**Written task**
Where does the word "giày" occur in the data below? Copy each line that holds it.

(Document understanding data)

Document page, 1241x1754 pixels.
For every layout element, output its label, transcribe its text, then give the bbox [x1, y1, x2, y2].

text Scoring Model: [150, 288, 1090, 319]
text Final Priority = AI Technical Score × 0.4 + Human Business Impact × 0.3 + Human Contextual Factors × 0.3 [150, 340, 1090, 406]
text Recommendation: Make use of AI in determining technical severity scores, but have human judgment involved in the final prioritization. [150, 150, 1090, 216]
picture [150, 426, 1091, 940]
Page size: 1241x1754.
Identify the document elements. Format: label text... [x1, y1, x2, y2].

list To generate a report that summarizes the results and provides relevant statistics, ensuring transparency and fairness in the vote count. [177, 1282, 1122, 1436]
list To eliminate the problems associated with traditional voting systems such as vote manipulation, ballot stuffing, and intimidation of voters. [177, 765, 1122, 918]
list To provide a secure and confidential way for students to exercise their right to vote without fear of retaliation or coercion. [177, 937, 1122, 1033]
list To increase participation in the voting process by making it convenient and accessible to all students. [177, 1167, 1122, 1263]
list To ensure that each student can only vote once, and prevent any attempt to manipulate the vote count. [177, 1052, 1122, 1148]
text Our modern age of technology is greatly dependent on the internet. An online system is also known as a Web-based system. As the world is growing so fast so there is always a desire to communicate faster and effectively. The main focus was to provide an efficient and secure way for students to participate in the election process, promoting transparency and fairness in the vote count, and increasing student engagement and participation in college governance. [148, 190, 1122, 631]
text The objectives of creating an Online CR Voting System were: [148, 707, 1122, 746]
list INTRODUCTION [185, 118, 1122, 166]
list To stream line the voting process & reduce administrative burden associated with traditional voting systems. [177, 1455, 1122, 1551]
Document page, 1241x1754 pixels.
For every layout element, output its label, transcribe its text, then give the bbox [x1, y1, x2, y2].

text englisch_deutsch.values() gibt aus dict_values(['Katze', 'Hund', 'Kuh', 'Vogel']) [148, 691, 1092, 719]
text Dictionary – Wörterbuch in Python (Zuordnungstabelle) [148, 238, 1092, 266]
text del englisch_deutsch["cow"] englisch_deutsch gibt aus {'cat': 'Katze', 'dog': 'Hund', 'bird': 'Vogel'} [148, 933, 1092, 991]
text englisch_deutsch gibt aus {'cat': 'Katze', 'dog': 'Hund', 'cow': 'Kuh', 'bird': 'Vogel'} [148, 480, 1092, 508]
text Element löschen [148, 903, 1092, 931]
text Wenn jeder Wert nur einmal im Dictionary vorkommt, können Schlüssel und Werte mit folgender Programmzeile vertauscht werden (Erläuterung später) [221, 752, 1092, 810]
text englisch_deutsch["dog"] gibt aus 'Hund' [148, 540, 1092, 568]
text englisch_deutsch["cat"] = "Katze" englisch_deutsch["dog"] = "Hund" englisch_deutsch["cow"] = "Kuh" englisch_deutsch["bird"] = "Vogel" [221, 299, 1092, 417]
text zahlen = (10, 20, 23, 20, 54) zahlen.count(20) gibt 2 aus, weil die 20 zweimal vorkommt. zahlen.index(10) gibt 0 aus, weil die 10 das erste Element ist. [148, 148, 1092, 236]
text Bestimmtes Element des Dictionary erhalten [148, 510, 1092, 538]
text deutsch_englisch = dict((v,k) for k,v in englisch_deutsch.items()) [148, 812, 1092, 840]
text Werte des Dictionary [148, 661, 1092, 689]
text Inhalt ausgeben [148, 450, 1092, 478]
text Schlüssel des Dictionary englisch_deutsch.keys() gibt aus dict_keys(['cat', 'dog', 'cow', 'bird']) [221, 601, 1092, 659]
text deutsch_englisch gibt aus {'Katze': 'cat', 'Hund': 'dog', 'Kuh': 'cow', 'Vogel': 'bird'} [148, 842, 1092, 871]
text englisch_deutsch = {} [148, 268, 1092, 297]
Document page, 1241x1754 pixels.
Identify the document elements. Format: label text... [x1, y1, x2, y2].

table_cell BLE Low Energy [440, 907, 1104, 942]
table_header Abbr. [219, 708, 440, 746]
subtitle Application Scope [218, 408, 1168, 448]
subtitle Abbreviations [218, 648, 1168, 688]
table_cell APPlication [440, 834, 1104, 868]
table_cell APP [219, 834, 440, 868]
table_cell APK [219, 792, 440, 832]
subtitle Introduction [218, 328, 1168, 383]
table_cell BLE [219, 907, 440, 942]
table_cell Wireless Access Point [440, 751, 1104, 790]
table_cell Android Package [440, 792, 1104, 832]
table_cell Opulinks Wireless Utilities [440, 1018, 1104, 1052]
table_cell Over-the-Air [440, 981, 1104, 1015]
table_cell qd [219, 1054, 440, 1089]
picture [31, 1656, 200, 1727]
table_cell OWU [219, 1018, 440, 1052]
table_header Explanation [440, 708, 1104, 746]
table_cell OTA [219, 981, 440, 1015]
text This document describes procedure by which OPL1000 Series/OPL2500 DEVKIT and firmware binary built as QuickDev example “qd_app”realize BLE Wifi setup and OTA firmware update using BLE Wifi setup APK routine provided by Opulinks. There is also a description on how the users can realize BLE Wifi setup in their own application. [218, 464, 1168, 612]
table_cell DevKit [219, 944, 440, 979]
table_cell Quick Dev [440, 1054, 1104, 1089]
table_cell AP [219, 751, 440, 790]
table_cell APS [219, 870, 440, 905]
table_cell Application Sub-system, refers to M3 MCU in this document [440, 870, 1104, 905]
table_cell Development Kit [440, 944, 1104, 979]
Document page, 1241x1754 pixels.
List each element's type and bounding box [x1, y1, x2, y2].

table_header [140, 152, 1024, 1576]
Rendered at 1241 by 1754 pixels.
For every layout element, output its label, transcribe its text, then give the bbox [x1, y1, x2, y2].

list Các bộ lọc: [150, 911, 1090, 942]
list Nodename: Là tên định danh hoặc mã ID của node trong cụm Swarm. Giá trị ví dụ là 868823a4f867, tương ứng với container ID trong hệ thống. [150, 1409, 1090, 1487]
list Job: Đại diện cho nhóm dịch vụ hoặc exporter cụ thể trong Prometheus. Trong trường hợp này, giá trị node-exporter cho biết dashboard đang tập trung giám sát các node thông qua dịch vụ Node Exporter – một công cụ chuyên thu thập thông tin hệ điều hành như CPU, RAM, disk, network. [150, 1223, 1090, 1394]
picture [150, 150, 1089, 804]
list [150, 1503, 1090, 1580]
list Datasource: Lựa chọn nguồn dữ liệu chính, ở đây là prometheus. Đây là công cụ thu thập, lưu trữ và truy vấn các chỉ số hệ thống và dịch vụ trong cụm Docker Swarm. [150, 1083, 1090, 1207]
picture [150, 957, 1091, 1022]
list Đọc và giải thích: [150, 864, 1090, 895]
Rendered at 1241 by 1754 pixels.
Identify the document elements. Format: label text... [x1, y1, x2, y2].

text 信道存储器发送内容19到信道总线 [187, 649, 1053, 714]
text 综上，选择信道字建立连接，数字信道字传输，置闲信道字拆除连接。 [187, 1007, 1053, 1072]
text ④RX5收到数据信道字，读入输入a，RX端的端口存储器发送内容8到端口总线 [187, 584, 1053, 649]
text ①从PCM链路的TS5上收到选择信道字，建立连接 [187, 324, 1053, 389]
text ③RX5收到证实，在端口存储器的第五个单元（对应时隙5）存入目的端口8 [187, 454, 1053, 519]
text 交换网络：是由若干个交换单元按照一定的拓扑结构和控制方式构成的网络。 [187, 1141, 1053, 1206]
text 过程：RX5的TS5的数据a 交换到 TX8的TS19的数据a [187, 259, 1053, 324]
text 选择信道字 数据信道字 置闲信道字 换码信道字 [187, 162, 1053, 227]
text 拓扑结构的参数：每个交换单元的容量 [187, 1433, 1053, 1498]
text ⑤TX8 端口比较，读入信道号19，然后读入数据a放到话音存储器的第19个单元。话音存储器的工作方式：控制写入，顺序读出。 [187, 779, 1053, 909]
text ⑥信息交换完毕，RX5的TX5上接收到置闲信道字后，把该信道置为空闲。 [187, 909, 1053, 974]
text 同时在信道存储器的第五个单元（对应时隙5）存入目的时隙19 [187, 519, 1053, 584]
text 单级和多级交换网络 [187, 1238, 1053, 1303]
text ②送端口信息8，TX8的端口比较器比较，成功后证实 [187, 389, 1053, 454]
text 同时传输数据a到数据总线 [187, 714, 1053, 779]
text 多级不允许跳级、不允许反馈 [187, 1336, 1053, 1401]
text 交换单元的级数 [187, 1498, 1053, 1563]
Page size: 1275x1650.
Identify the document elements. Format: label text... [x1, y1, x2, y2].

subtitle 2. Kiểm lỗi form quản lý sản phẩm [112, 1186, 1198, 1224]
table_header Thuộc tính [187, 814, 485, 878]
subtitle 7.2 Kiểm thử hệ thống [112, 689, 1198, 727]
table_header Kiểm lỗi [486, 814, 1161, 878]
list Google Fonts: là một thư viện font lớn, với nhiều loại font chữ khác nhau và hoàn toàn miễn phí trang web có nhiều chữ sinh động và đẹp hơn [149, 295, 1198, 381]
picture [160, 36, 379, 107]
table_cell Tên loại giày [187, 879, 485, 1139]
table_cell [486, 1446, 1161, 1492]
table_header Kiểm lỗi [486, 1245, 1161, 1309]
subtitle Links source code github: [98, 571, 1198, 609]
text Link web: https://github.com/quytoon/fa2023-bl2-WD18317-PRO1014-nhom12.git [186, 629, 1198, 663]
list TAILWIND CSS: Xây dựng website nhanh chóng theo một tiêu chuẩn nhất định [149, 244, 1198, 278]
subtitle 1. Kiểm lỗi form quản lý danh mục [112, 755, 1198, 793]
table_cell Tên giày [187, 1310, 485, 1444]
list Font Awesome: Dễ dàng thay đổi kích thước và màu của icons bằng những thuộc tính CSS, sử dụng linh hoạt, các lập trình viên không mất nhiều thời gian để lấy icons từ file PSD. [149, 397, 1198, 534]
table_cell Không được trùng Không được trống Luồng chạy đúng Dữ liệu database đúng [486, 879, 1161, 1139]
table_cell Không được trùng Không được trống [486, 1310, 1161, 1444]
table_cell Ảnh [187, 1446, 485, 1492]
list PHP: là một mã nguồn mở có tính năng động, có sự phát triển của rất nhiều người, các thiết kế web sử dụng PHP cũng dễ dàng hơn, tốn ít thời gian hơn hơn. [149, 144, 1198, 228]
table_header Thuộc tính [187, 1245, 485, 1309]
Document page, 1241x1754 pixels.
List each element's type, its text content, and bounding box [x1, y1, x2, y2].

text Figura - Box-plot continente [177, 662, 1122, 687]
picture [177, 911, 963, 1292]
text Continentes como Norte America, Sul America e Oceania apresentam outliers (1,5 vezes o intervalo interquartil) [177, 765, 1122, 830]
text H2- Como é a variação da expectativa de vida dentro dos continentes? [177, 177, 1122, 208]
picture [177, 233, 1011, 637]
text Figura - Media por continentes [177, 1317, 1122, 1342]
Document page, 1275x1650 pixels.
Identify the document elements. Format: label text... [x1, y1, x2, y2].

**Exercise response**
table_cell Tên loại giày [187, 879, 485, 1139]
table_cell Tên giày [187, 1310, 485, 1444]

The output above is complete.